── INFORMATION SUPPLIED ──

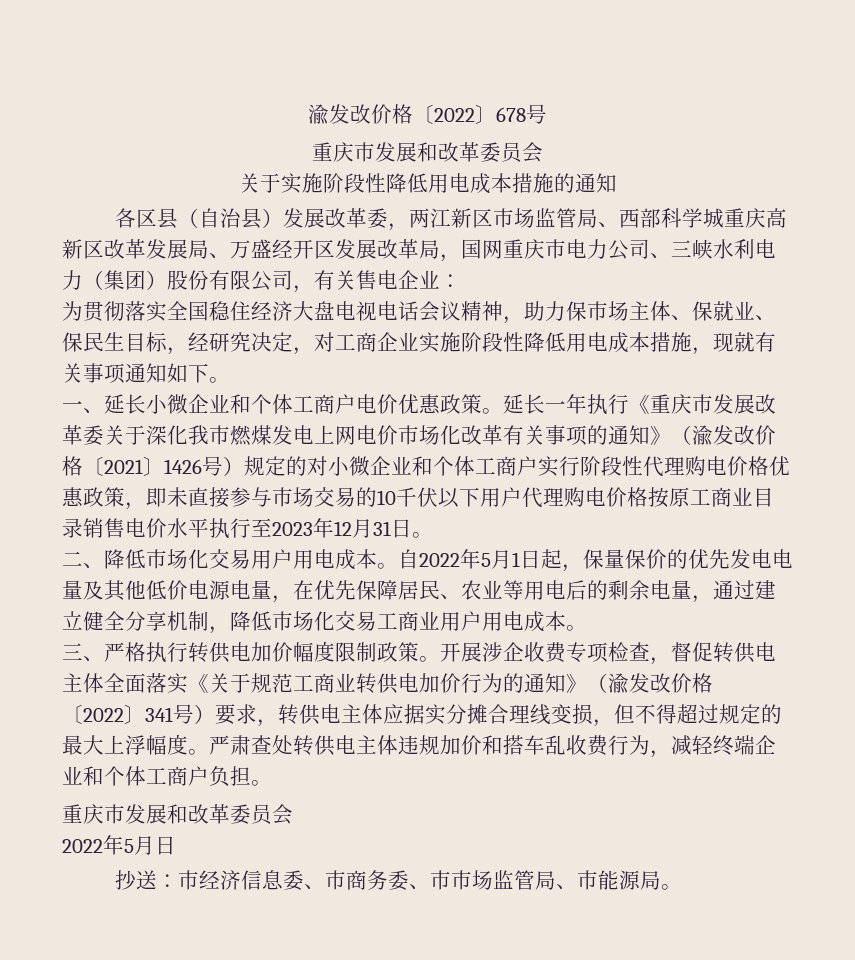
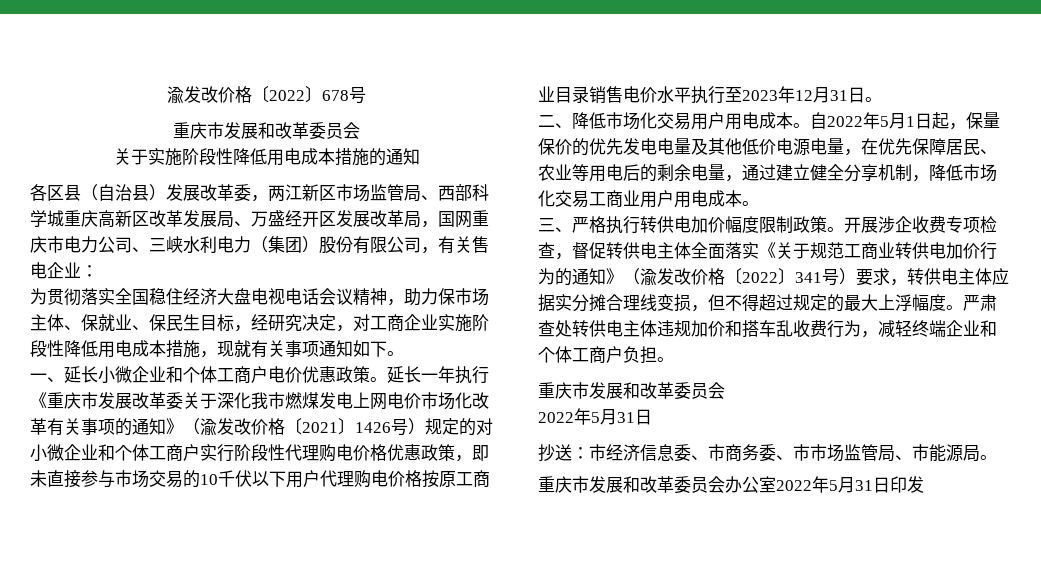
(155, 845) none -> [617,412,635,423] 31
(682, 887) none -> [538,476,924,493] // 重庆市发展和改革委员会办公室2022年5月31日印发

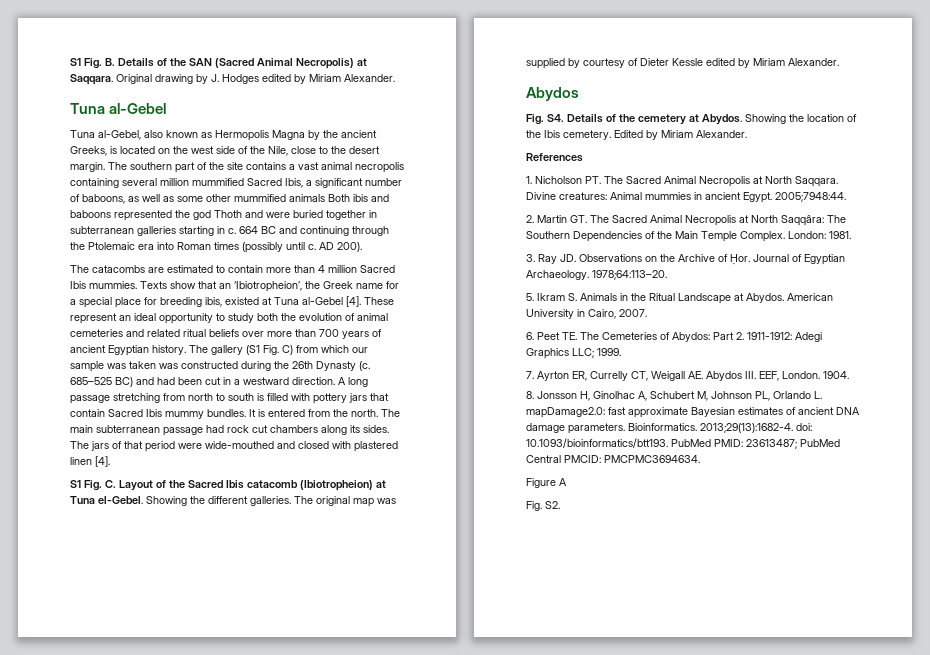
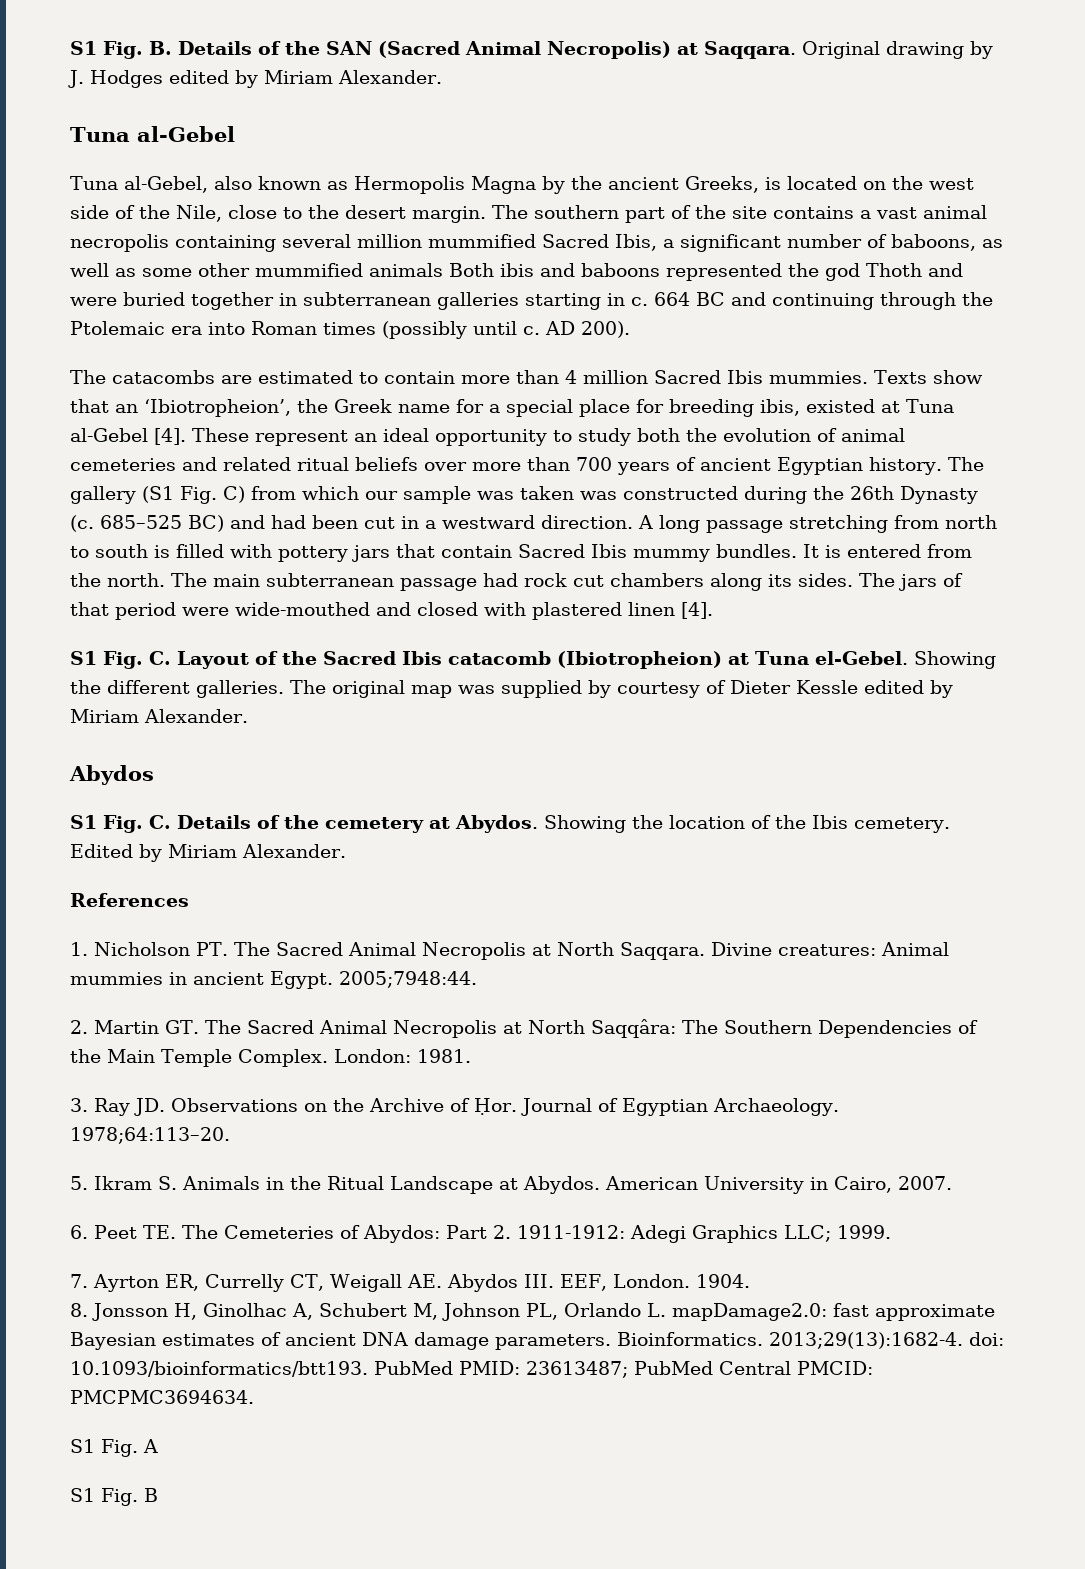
[526,114,564,125] Fig. S4. -> [70,815,171,833] S1 Fig. C.
[526,478,556,488] Figure -> [70,1439,138,1457] S1 Fig.
[526,501,560,511] Fig. S2. -> [70,1488,158,1506] S1 Fig. B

───

# WHAT IS REQUIRED
Repeat the data above word for word, without pictures.

# PROBLEM SOLUTION
(155, 845) none -> [617,412,635,423] 31
(682, 887) none -> [538,476,924,493] // 重庆市发展和改革委员会办公室2022年5月31日印发

[526,114,564,125] Fig. S4. -> [70,815,171,833] S1 Fig. C.
[526,478,556,488] Figure -> [70,1439,138,1457] S1 Fig.
[526,501,560,511] Fig. S2. -> [70,1488,158,1506] S1 Fig. B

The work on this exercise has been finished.